> **EXERCISE INSTRUCTIONS**: Extract every line of the items below that contains the word "those".

> **DATA PROVIDED**:
++++++++
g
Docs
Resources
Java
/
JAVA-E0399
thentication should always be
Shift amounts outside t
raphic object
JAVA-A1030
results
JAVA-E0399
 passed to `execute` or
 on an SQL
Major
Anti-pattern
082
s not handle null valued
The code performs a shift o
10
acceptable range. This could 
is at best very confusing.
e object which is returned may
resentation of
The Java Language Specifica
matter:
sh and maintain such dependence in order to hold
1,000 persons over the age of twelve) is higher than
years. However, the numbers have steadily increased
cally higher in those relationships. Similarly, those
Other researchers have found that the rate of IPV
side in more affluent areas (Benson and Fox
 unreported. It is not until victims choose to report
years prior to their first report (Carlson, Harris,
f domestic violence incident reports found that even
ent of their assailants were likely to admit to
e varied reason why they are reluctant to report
++++++++
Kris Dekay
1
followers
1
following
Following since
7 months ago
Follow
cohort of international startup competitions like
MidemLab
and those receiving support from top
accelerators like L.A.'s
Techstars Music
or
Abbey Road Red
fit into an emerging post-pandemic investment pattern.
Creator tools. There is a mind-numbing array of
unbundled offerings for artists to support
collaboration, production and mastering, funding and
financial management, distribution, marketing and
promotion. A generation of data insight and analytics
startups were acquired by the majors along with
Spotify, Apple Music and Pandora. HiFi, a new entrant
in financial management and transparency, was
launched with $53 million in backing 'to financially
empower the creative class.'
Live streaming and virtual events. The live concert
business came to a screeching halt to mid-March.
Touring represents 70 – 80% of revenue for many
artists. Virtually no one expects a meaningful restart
++++++++
> **TASK RESULT**:
cally higher in those relationships. Similarly, those
and those receiving support from top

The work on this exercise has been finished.